Hacker News new | ask | show | jobs
by ActorNightly 3 days ago
Very false.

I use small models exclusively. They aren't a replacement for large models. You need decent hardware to run those models efficiently, as smaller parameter models plain suck and are still slow on macbooks. And affordability of higher end hardware is very limited.

Even at non VC subsidized $/token prices, its still much cheaper to run cloud based models.

3 comments

> Even at non VC subsidized $/token prices, its still much cheaper to run cloud based models.

On a price-per-wattage level, this is not true, people have done the math on /r/LocalLLaMA many times over[1]. Local models, while not as good as premier models (GPT 5.5, etc.), are like ~80%+ of the way there, and often converge to a similar solution after a few dead ends.

[1] https://www.reddit.com/r/LocalLLM/comments/1kshq4f/electrici...

Maybe not per watt, but unless you already happen to own a 3900 cited by that post, you'd have to buy that as well, which is currently selling for around $1400 used.
3090s are running $1400 now? Wowsers. I thought I was overspending when I bought 6x of them for around $800 a pop.

Might be time to sell, to be honest. It's fun to have that at home, but I can't justify having $10k (with memory, mobo, cpu, etc) sitting in my basement without being fully utilized.

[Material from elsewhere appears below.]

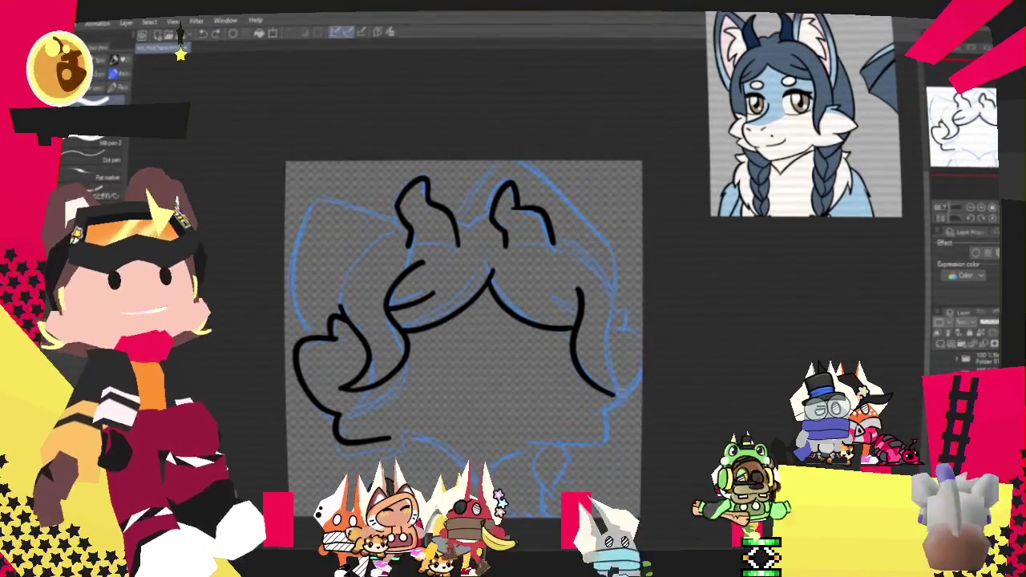
key("ctrl+z")
key("ctrl+y")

I'll take two of them. A thousand a piece.
I do have a 3090 Ti on my gaming PC, but even my old M1 MBP (with a mere 32gb of RAM) is quite competent and can run a quantized `Gemma4-26B-A4B` in the background while I do other stuff.
The MBP running Gemma4 is absolutely is useless for any real work.
What is "real work"?
Where you are developing software. Its significantly faster to use google gemini and copy paste code back and forth compared to having gemini edit files for you.
To be fair, I can also use that 3900 for other things locally. Not just AI.
well to be fair that's right now, I think the question is what about in 6 months, 12 months, 2 years?

Where do these improvement curves go? Does the gap close, do they intersect for practical purposes (factoring in cost etc)? Or is the local curve always just a translation of the hosted, lagging behind, or indeed does hosted just pull ahead?

Nobody knows, but it's a very open question I feel, and it certainly appears like the answer might quite reasonably be that yes they intersect on that kind of short-ish term time horizon.

>Where do these improvement curves go?

Nowhere.

Large models haven't seen that much improvement, just small unique tasks performance which is all special cased RLed to game metrics

For local models, its the same story. You can download Gemma 3 QAT from last year, and it will be just as good as Gemma:31b on the average. Qwen also boasts that its better, because again, they RLed it to game some metrics. Its better in coding then Gemma, but Gemma is better in more creative thinking (again, all RL)

Fundamentally, you need detail in the gradients for the models to pick up on the smaller details. If you don't have those, your output is gonna suck. No amount of clever architecture is going to fix this.

The only way to improve local models by training them to fetch context, and then their job becomes much simpler because all they need to do is reinterpret the fetched content and provide an answer. But fundamentally, if you are trying to keep things in house for advertising purposes like what all companies do with search, you want them to go to your service, which means running on your servers. And its not really that much extra per invocation (i.e excluding initial hardware costs) to instead just offer a large model as a service, which will be way better than any small models.

Just need a decent Mac Studio and they are plentiful in used condition and affordable.